The Big Con: How the Consulting Industry Weakens our Businesses, Infantilizes our Governments and Warps our Economies
- Book cover
- Author: Mariana Mazzucato and Rosie Collington
- Audio read by: Amy Finegan
- Language: English
- Subject: Political economy
- Published: 2023
- Publisher: Penguin Books
- Publication place: England
- Media type: Print and audio
- Pages: 368
- ISBN: 9781802060270
- OCLC: 1381295811
- Website: https://marianamazzucato.com/books/the-big-con/

= The Big Con (Mazzucato and Collington book) =

Book by Mariana Mazzucato and Rosie Collington

The Big Con: How the Consulting Industry Weakens our Businesses, Infantilizes our Governments and Warps our Economies is a 2023 nonfiction book by economists Mariana Mazzucato and Rosie Collington. It argues that the overreliance on consultancies erodes government capabilities, and that consultancies perform a "confidence trick", overselling their value to potential clients in the absence of specific expertise.

The book proposes three solutions: require consultancies to declare conflicts of interest, rebuild public sector capabilities to become less dependent on consultancies and improve how the outcomes of contracts are evaluated. The Big Con received generally positive reviews, but some reviewers were critical of the unclear definition of value and the scarcity of evidence from outside the English-speaking world.

== Content ==
The Big Con mostly focuses on the Big Three management consultancies (Bain & Company, McKinsey and Boston Consulting Group) and the Big Four accounting consultancies (EY, PwC, KPMG, and Deloitte). Since the 1980s, governments in the UK and the US embraced Third Way ideas of a more limited role for governments. The public sector "should steer the boat, not row it", that is, outsource many public sector tasks to the private sector. The book argues that it is difficult to steer without the capacity to deliver.

The book argues against the idea that consultancies offer value for money for two reasons. The first is that consultancies might be rent-seeking, in the sense that they charge much more than equivalent public sector workers would be paid for the same work. Secondly, it is unclear how much value they add, as some reforms instated by consultancies had to be redone soon after. Consultancies, The Big Con argues, pull off a confidence trick to give the impression that they create value. The book for instance details how interviews work for the big consultancies; It's more important to come across as confident than propose sound ideas.

Big consultancies often work for both governments and business, even when the interests of their clients contradict each other. In the field of climate change, consultancies advise governments on how to decarbonise, while also getting money from fossil fuel companies with the opposite agenda.

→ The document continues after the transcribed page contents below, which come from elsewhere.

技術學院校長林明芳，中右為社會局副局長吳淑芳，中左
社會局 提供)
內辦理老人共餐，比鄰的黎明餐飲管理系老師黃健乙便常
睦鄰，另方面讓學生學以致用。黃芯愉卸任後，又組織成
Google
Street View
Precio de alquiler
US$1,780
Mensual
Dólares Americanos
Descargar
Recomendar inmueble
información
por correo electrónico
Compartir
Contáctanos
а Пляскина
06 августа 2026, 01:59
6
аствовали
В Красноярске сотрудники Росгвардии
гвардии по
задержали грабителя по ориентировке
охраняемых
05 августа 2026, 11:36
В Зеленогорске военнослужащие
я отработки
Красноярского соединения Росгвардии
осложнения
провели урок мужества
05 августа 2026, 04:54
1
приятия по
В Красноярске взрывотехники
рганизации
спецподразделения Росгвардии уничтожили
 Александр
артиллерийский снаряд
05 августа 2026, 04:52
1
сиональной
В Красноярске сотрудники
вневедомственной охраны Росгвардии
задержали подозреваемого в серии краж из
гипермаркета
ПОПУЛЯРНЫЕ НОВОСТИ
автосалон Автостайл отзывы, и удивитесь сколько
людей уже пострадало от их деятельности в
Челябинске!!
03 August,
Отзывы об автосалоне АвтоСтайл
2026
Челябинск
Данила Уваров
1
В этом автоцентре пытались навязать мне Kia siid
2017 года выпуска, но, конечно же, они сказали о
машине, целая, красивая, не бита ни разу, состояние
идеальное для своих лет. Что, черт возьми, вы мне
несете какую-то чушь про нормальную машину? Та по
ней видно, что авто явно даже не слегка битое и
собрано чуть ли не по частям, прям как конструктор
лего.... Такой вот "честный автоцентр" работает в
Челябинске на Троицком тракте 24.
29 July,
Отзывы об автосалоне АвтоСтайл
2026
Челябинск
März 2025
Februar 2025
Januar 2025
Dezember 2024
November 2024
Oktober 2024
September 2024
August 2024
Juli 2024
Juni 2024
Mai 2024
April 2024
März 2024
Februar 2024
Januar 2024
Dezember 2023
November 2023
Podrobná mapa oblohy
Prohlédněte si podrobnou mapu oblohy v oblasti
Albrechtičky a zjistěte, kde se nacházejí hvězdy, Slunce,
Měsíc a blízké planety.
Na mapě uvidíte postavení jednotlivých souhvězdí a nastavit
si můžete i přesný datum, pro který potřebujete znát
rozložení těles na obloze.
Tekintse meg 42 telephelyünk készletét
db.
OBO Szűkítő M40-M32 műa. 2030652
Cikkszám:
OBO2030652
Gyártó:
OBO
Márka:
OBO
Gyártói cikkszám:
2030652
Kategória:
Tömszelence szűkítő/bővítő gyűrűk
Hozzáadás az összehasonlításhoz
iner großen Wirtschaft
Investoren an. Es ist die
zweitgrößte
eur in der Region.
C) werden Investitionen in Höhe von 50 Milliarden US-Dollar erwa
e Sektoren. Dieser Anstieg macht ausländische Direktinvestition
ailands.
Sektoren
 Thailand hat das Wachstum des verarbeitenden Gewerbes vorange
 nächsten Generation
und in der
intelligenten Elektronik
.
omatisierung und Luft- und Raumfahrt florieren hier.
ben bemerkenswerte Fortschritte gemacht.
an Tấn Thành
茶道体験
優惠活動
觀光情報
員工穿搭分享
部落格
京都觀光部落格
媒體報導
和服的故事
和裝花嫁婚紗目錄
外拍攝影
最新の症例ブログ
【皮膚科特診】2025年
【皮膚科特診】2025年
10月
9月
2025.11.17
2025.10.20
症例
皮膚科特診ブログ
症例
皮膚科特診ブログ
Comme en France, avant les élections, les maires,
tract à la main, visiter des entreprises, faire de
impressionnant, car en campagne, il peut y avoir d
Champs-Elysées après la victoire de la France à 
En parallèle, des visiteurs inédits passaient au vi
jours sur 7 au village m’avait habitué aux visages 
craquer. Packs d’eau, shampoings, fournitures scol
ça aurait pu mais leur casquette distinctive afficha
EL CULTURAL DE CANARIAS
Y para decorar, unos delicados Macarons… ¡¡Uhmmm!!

The Big Con also examines failures of consultancies in the Global South, where consultancies often implement neoliberal free-market economic policies, often seen as neocolonial by the Global South. In one case study, McKinsey was contracted by the Puerto Rican government to help rebuild after it was hit by Hurricane Maria in 2017. This project was led by recent business graduates who applied a 'one-size-fits-all' process. This included privatisation and reducing labour rights. Consultancies also played a key role in capital flight from developing countries undergoing structural adjustment, in what the book calls 'transnational plunder networks'.

One of the impacts of embedding consultancies deep into the public sector is the erosion of opportunities for building internal capabilities. The Big Con details one strategy of consultancies: initial contracts to governments are offered at little cost. In subsequent phases, the government becomes dependent, having failed to build in-house expertise and thus feeling compelled to rely on consultancies for further work.

The book proposes three solutions to the problem: require consultancies to declare any conflict of interest they might have, rebuild public sector capabilities to become less dependent on consultancies and improve how the outcomes of contracts are evaluated.

== Reception ==
The book generally received positive reviews. The Times named The Big Con one of the five best business and technology books of 2023. The Financial Times and The Guardian both included the book in their "to read" lists for 2023. Nathan Akehurst called the book "meticulously researched" in a review for Jacobin and praised the book's ability to explain complex issues in simple terms. Mehdi Boussebaa, writing for the Journal of International Business Studies said that the book serves as a "much-needed wake-up call for businesses and governments".

One reviewer criticized the scarcity of evidence from the Global South. Boussebaa argues that while the book aims to tell a global story about consultancies, its evidence draws mainly from English-speaking countries. He also highlighted the limited engagement with how consulting firms relate to foreign direct investment and internationalisation of client companies.

Others critiqued the book's description of public value. Timothy Slaper, writing in Economic Development Quarterly, supported the critique of consultancy practices—especially how consultancies do not share in the risk of potentially bad advice—but found the discussion of public value theory unconvincing. He argued that the concept was poorly defined and weakened the book's central claims, suggesting the material might have been more effective in a separate book. Similarly, Akehurst felt the recommendations lacked clarity, noting that the book did not define what a "new theory of value" might entail as an alternative to the consultancy emphasis on efficiency.